Grillerlebnis darf ruhig etwas kosten

Und die Kunden ließen sich den Grillspaß was kosten. Über eine Milliarde Euro würden sie zusammen im Jahr allein für Grillzubehör ausgeben, zitiert Büttner Zahlen des Bundesverbands der Zubehörhersteller.

„Die Leute lassen sich auch gerne mal was grillen“, sagt der Obermeister. Dann würde einer seiner Mitarbeiter oder auch er selbst auf der Grillparty erscheinen und den Rost hüten oder schaugerecht erklären, wie so ein Steak ideal zubereitet wird.
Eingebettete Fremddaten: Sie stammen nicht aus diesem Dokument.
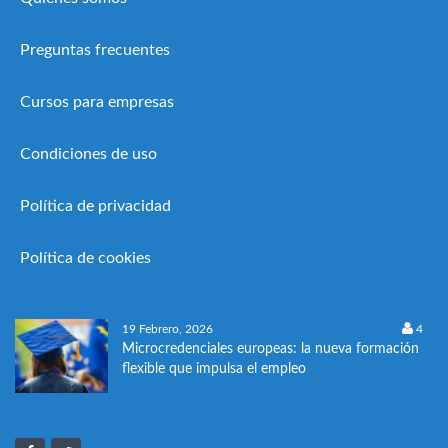
Preguntas frecuentes
Cursos para empresas
Condiciones de uso
Política de privacidad
Política de cookies
19 Febrero, 2026
4
Microcredenciales europeas: la nueva formación
flexible que impulsa el empleo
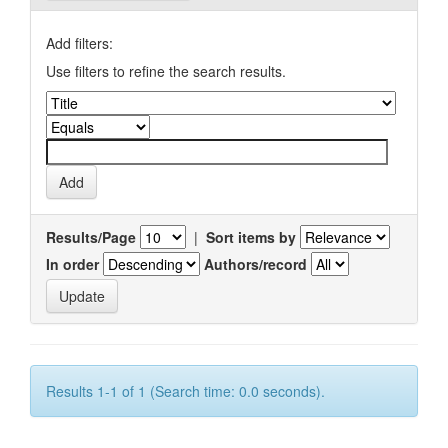
Add filters:
Use filters to refine the search results.
Results/Page
|
Sort items by
In order
Authors/record
Results 1-1 of 1 (Search time: 0.0 seconds).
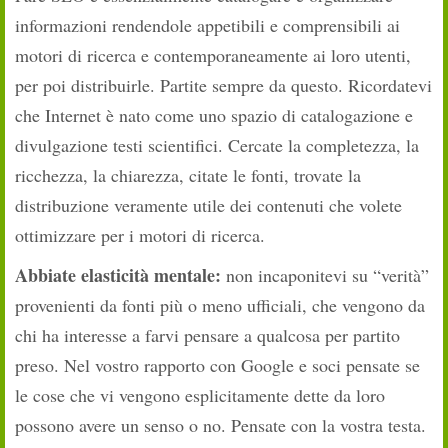
informazioni rendendole appetibili e comprensibili ai
motori di ricerca e contemporaneamente ai loro utenti,
per poi distribuirle. Partite sempre da questo. Ricordatevi
che Internet è nato come uno spazio di catalogazione e
divulgazione testi scientifici. Cercate la completezza, la
ricchezza, la chiarezza, citate le fonti, trovate la
distribuzione veramente utile dei contenuti che volete
ottimizzare per i motori di ricerca.
Abbiate elasticità mentale:
non incaponitevi su “verità”
provenienti da fonti più o meno ufficiali, che vengono da
chi ha interesse a farvi pensare a qualcosa per partito
preso. Nel vostro rapporto con Google e soci pensate se
le cose che vi vengono esplicitamente dette da loro
possono avere un senso o no. Pensate con la vostra testa.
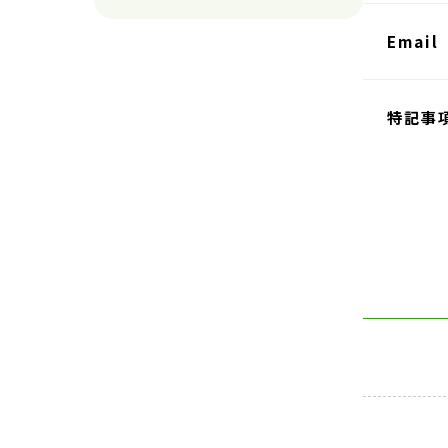
Email
特記事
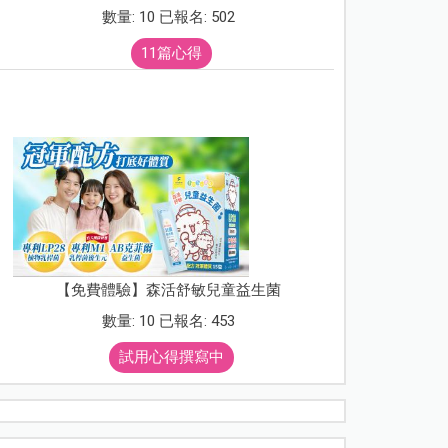
數量: 10 已報名: 502
11篇心得
【免費體驗】森活舒敏兒童益生菌
數量: 10 已報名: 453
試用心得撰寫中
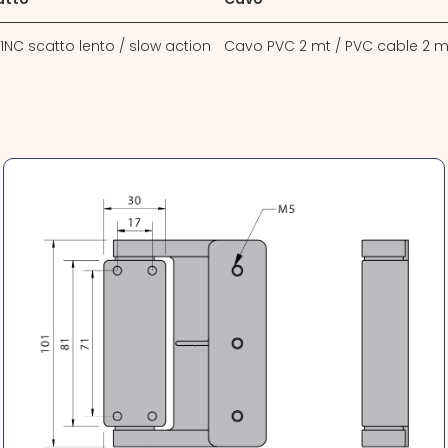
 1NC scatto lento / slow action
Cavo PVC 2 mt / PVC cable 2 m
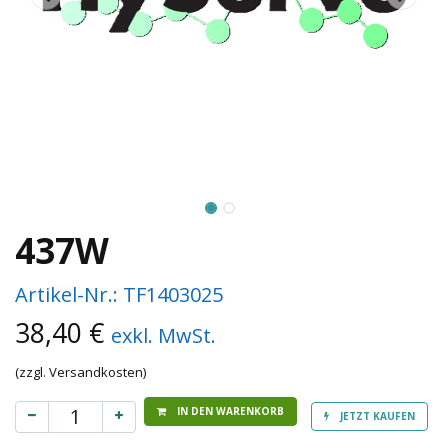
437W
Artikel-Nr.:
TF1403025
38,40
€
exkl. MwSt.
(zzgl. Versandkosten)
IN DEN WARENKORB
JETZT KAUFEN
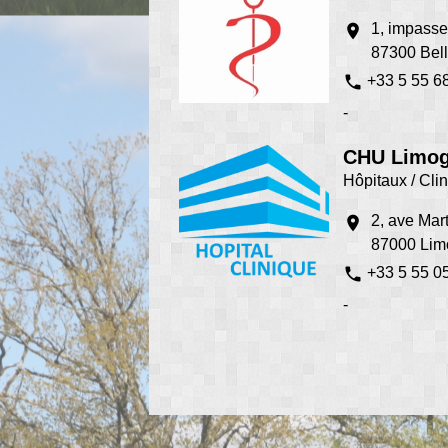
1, impasse
location_on
87300 Bel
phone
+33 5 55 6
-
CHU Limo
Hôpitaux / Cli
2, ave Mar
location_on
87000 Lim
phone
+33 5 55 0
-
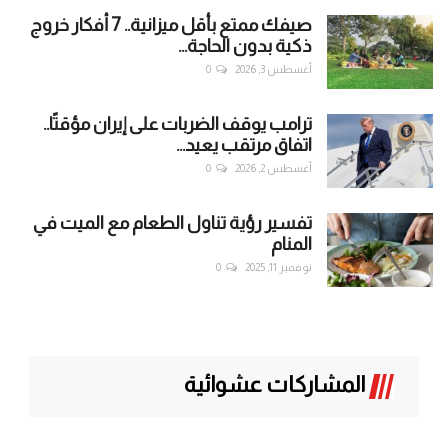
صيفك ممتع بأقل ميزانية.. 7 أفكار خروج
ذكية بدون الحاجة...
أغسطس 3, 2026
0
ترامب يوقف الضربات على إيران مؤقتًا..
اتفاق مرتقب يعيد...
أغسطس 2, 2026
0
تفسير رؤية تناول الطعام مع الميت في
المنام
نوفمبر 11, 2025
0
المشاركات عشوائية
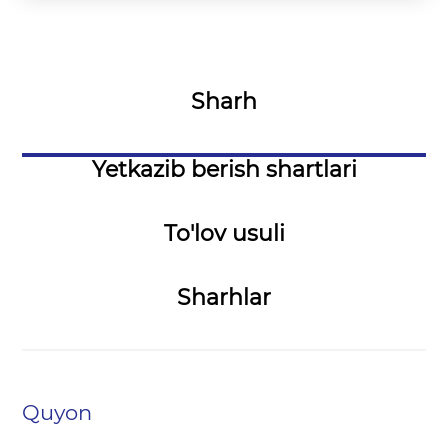
Sharh
Yetkazib berish shartlari
To'lov usuli
Sharhlar
Quyon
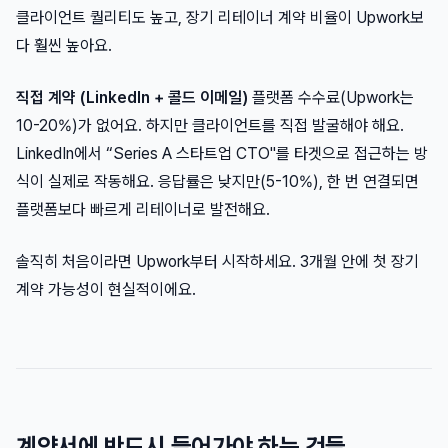
클라이언트 퀄리티도 높고, 장기 리테이너 계약 비율이 Upwork보
다 훨씬 높아요.
직접 계약 (LinkedIn + 콜드 이메일)
플랫폼 수수료(Upwork는
10-20%)가 없어요. 하지만 클라이언트를 직접 발굴해야 해요.
LinkedIn에서 “Series A 스타트업 CTO"를 타겟으로 접근하는 방
식이 실제로 작동해요. 응답률은 낮지만(5-10%), 한 번 연결되면
플랫폼보다 빠르게 리테이너로 발전해요.
솔직히 처음이라면 Upwork부터 시작하세요. 3개월 안에 첫 장기
계약 가능성이 현실적이에요.
계약서에 반드시 들어가야 하는 것들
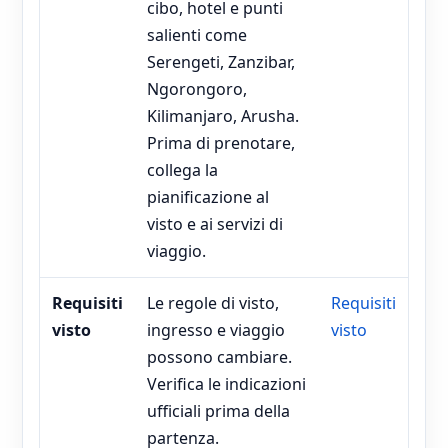
cibo, hotel e punti
salienti come
Serengeti, Zanzibar,
Ngorongoro,
Kilimanjaro, Arusha.
Prima di prenotare,
collega la
pianificazione al
visto e ai servizi di
viaggio.
Requisiti
Le regole di visto,
Requisiti
visto
ingresso e viaggio
visto
possono cambiare.
Verifica le indicazioni
ufficiali prima della
partenza.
Ansonsten gehe es für ihn und seine Fleischerkollegen auch mit eigenen Grillwagen raus in die Region. „Wir grillen auch auf Erntefesten“, informiert Ribbe. Dort wie in Privathaushalten werde das Spanferkel immer beliebter.

Dass er seinen Kollegen dabei ins Gehege kommt, glaubt Ribbe nicht. „Die wenigen, die noch da sind, können sich untereinander schon verständigen und haben alle gut zu tun“, sagt er. Und dass es auch in einigen Jahren noch Vertreter seiner Zunft in der Region geben wird, davon ist Ribbe überzeugt. „Wir wussten gar nicht mehr, wie gut Fleisch doch schmecken kann“, sollen Kunden, die zuvor immer nur beim Discounter gekauft hatten, mehrmals zu ihm gesagt haben.